The town Onyesonwu lives in is far removed from the realities of the slow burning civil war that her mother fled, but as the novel progresses it comes closer. It also becomes that the driving force behind the genocide of the Okeke is her own father. And with Onyesonwu’s becoming a woman and growning mastery of her sorcery, she comes to his attention, seemingly setting things up for a familiar quest story, in which Onyesonwu has to defeat her father and overcome the racial and tribal perjudices of both her peoples.

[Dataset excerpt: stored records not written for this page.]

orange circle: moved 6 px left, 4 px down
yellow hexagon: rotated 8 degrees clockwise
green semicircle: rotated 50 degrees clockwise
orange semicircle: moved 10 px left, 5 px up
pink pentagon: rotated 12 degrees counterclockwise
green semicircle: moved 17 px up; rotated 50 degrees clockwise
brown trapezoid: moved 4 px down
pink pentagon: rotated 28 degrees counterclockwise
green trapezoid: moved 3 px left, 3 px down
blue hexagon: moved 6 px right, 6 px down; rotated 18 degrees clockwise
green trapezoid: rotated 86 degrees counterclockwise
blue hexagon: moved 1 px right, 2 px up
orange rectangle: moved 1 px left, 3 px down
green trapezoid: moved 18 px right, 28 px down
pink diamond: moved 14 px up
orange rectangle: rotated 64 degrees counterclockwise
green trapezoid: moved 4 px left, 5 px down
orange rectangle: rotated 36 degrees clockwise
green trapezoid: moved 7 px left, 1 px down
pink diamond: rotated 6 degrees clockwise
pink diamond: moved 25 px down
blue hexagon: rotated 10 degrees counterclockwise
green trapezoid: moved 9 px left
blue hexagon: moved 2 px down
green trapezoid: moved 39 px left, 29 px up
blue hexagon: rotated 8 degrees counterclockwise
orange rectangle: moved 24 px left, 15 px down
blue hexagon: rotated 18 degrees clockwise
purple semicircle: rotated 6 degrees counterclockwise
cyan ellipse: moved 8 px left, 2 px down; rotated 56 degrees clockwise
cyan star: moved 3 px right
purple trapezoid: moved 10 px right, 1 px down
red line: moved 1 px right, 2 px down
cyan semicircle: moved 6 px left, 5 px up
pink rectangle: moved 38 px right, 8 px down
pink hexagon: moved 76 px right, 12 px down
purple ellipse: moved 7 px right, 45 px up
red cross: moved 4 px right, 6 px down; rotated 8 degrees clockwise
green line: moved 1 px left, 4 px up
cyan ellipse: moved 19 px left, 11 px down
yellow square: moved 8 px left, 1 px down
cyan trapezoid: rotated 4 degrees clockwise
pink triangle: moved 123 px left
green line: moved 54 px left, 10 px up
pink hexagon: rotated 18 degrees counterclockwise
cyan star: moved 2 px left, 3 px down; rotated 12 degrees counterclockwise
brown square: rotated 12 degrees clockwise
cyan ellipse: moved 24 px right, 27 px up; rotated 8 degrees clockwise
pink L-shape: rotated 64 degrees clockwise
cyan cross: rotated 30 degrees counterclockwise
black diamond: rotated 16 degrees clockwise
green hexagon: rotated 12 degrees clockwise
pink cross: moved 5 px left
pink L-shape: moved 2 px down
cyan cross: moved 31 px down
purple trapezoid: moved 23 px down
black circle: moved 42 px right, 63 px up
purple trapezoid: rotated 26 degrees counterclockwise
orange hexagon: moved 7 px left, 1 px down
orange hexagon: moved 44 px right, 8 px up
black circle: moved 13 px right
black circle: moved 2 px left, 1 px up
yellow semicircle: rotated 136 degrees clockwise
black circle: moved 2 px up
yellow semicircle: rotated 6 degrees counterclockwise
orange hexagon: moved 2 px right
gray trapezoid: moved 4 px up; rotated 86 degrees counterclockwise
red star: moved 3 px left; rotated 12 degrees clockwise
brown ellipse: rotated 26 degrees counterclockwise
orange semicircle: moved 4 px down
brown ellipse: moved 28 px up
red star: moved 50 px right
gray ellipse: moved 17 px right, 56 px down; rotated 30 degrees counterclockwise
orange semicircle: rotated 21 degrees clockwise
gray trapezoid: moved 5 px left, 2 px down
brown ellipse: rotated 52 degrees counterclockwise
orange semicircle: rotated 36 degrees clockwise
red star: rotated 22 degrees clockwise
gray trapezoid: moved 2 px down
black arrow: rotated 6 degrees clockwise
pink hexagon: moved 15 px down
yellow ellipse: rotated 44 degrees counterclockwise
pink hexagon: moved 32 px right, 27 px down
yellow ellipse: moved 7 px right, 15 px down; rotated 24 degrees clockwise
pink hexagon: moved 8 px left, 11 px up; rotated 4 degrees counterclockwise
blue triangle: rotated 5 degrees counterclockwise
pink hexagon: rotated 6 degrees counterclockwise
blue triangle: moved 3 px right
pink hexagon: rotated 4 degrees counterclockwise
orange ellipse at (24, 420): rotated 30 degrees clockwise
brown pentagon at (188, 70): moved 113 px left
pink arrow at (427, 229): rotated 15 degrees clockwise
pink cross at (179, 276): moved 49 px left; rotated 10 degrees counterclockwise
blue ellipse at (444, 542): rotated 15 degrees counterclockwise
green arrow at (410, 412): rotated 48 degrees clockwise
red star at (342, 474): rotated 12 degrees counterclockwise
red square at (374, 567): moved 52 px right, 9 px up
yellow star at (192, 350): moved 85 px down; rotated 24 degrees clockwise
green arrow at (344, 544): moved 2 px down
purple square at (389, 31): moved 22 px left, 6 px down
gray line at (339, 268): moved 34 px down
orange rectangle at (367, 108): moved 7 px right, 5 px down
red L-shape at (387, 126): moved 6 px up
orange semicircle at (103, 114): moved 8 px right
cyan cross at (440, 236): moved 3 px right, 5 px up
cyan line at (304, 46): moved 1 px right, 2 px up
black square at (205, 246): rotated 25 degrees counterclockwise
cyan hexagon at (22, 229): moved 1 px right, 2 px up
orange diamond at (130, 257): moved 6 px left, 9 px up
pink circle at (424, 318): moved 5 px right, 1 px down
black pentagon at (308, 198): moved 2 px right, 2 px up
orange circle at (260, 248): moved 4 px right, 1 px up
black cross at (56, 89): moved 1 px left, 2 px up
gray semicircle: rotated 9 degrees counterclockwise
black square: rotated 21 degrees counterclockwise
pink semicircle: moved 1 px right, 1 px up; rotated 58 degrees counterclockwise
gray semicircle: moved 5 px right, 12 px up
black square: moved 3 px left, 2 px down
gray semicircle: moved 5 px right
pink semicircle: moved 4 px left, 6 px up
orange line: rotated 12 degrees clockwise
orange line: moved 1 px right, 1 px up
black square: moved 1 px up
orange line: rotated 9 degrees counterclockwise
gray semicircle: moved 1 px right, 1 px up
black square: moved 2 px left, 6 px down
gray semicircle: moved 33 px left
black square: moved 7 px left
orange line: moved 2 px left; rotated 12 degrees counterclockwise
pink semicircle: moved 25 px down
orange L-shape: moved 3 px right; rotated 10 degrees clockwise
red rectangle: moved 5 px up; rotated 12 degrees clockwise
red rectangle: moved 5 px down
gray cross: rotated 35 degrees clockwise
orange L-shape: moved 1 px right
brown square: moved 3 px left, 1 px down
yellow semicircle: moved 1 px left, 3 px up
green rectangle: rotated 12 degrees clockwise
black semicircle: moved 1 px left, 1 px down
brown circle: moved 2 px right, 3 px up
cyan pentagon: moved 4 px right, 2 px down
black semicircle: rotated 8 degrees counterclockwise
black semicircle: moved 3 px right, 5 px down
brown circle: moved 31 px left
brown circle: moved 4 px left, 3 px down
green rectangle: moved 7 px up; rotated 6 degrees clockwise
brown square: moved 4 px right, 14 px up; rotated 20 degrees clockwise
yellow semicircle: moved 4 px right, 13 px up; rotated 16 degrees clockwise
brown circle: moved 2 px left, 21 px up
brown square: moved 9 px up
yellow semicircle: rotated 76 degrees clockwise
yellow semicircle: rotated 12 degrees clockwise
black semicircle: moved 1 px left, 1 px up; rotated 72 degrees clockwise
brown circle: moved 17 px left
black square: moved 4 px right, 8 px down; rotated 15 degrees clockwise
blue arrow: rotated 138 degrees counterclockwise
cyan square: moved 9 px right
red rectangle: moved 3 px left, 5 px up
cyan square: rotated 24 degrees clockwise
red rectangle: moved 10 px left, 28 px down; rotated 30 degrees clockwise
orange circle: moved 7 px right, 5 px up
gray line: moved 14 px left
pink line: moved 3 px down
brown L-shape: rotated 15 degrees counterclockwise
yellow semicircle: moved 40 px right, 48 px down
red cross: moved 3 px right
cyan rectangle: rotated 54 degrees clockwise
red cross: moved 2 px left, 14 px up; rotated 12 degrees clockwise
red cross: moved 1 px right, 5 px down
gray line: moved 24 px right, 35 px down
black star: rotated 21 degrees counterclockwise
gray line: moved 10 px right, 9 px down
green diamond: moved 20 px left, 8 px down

Though this is what more or less happens, it doesn’t quite fit the mold though. Onyesonwu often is more pawn than hero and never escapes the fate that she sees in her initiation rite when the local sorceror master finally takes her as his pupil. At which point it also becomes clear to the reader, if it hadn’t already, that she’s narrating the story shortly before she will be killed by stoning. She’s at peace with this, as the same vision also revealed that her death would change everything for the Nuru, Okeke and Ewu.

But what really sets Onyesonwu apart from a Luke Skywalker say, is that once in full possession of her powers, she’s as destructive and vindictive as her father. When her friend is killed in one town, she blinds the inhabitants. Worse she inflicts on the Nuru capital, through killing every Nuru male in it, whil impregnating every Nuru female, avenging what was done to her mother a million fold.

This isn’t really the sort of behaviour we expect from our science fiction or fantasy heros. Sure, genocide is always the first option space opera protagonists reach for when things get difficult, but it’s supposed to be done rationally, not so emotionally as this. It also makes a mockery of the elegant structure of the prophecy she’s supposedly enacting, as her actions have already changed the world, her death just a coda.

And all through this I kept wondering why it felt so African to me when it was only on the very last page it was revealed it was indeed set in Sudan. Granted, the genocide and civil war reminded me of the South Sudan and Ruanda, but it could’ve just as well been Bosnia twenty years ago. Perhaps it was that curious mixture of what seemed like superstition mixed with actual sorcery embedded in a society that seemed organised on the village level, where high technology like computer tablets do exist, but seem external to village life. Maybe Who Fears Death is just deliberately designed to feed on our prejudices and stereotypes of “Africa”.

This wasn’t an easy novel to read, much more so than Lagoon was. I”m not sure it entirely succeeded in what it set out to to, or even what that was. If you’re new to Okorafor’s writing, perhaps Lagoon would be a better start.